Per Chiara tutti i punti della sua
spiritualità convergono verso il dodicesimo, la presenza di Gesù tra noi. La loro
sequenza è variato negli anni fino a quando, il 20 ottobre 2000, ella intuisce
l’ordine definitivo da dare ad essi, ponendo a conclusione “Gesù in mezzo”:
«Stanotte – scrive nel Diario –, ad un risveglio, ho avuto la netta impressione
d’aver ricevuto una rivelazione (tale e quale)
quando con l’inanellarsi dei punti della spiritualità sono arrivata a
capire come aver Gesù tra noi e l’ho visto come un nostro brevetto per aver il
quale sono occorse una serie di rivelazioni, una dopo l’altra (= i vari punti
della spiritualità)». «Tutta la nostra spiritualità – scriverà ancora Chiara
ormai verso la fine della vita –, tutti i suoi punti: Dio Amore, la volontà di
Dio, Gesù abbandonato…, è per arrivare a generare Gesù in mezzo a noi»[2].

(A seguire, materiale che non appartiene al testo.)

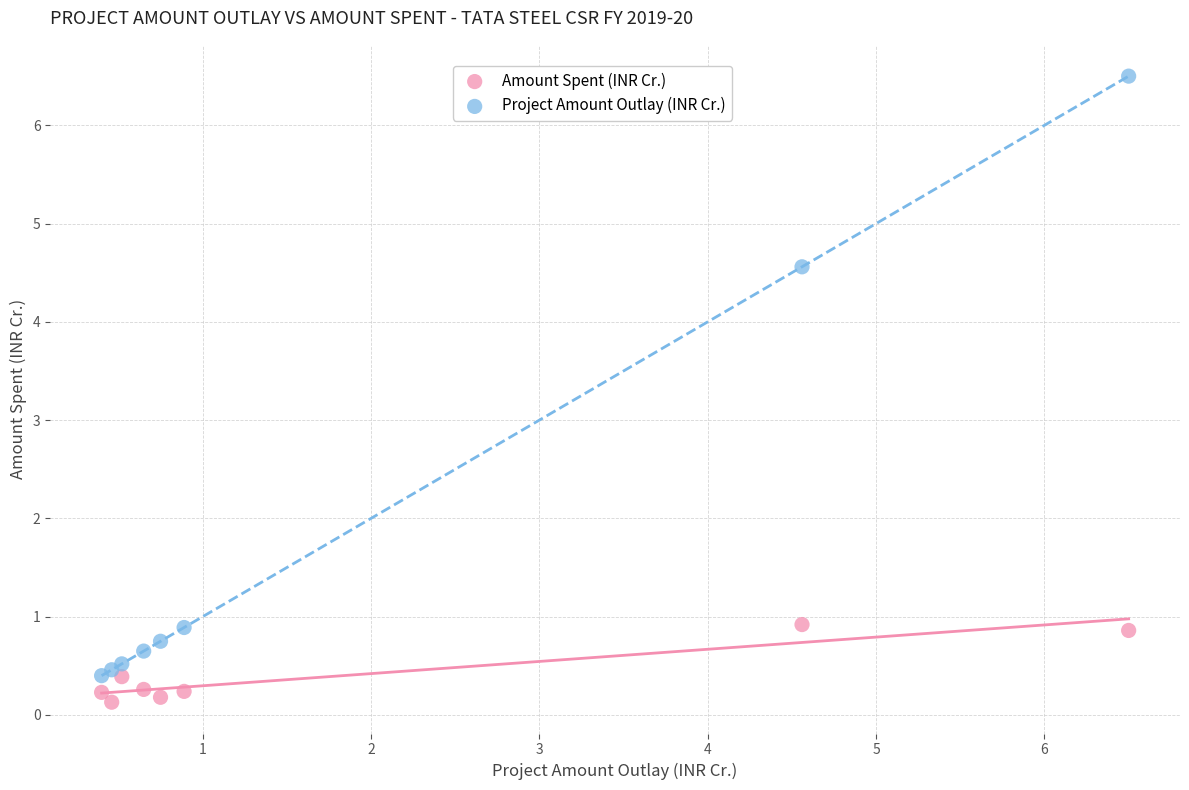

Across all series, what Y value is closest to 3?

4.6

Gesù in mezzo: non una formula,
una virtù, il divino, ma una persona! «Gesù in mezzo… è Gesù! […] Noi con i
nostri occhi non lo vediamo, ma lui ci sente e scruta ogni nostro pensiero,
ogni palpito del nostro cuore, ogni adesione della nostra anima. Lui c’è!»[3].
Può essere anche in mezzo a persone
che esprimono carismi diversi. Come non ricordare in proposito quando Chiara
scrisse ricordando la Mariapoli del 1959, che vide una presenza straordinaria
di religiosi e religiosi
tutti affratellati da un unico spirito:
vivere il Corpo mistico. Maria santissima, certamente presente spiritualmente
nella sua città, sembrava coprire col suo manto tutta questa varietà di divise
che dicevano, anche all’esterno il particolare ideale che ciascuno perseguiva.
Attraverso quest’Opera sembrava voler servire il suo Figlio Gesù in molte
aiuole della Chiesa, perché tutti si potessero sentire, oltre che del loro
particolare ordine, della Chiesa una.
Quando Gesù aveva detto “Dove sono due
o tre riuniti nel mio nome, io sono in mezzo a loro”, non aveva escluso certo
di sottintendere anche: “Dove un francescano e un benedettino, o un carmelitano
e un passionista, o un gesuita e un domenicano… sono uniti nel mio nome, lì
sono io...”.
E se era veramente Gesù fra loro, il
risultato sarebbe stato che l’incontro con Lui avrebbe fatto il francescano
miglior francescano, e il domenicano miglior domenicano.
E così la Chiesa poteva risplendere,
anche per l’Opera di Maria, più bella e degna Sposa di Cristo, nella sua
varietà e nella sua altissima unità»[4].
Non è proprio questo lo scopo per
il quale sono stati seminati i carismi lungo la storia? Non è questo il senso
ultimo delle nostre Famiglie carismatiche e del Movimento Carismi per l’unità? Rendere
la Chiesa sempre più bella e atta a compiere la sua missione.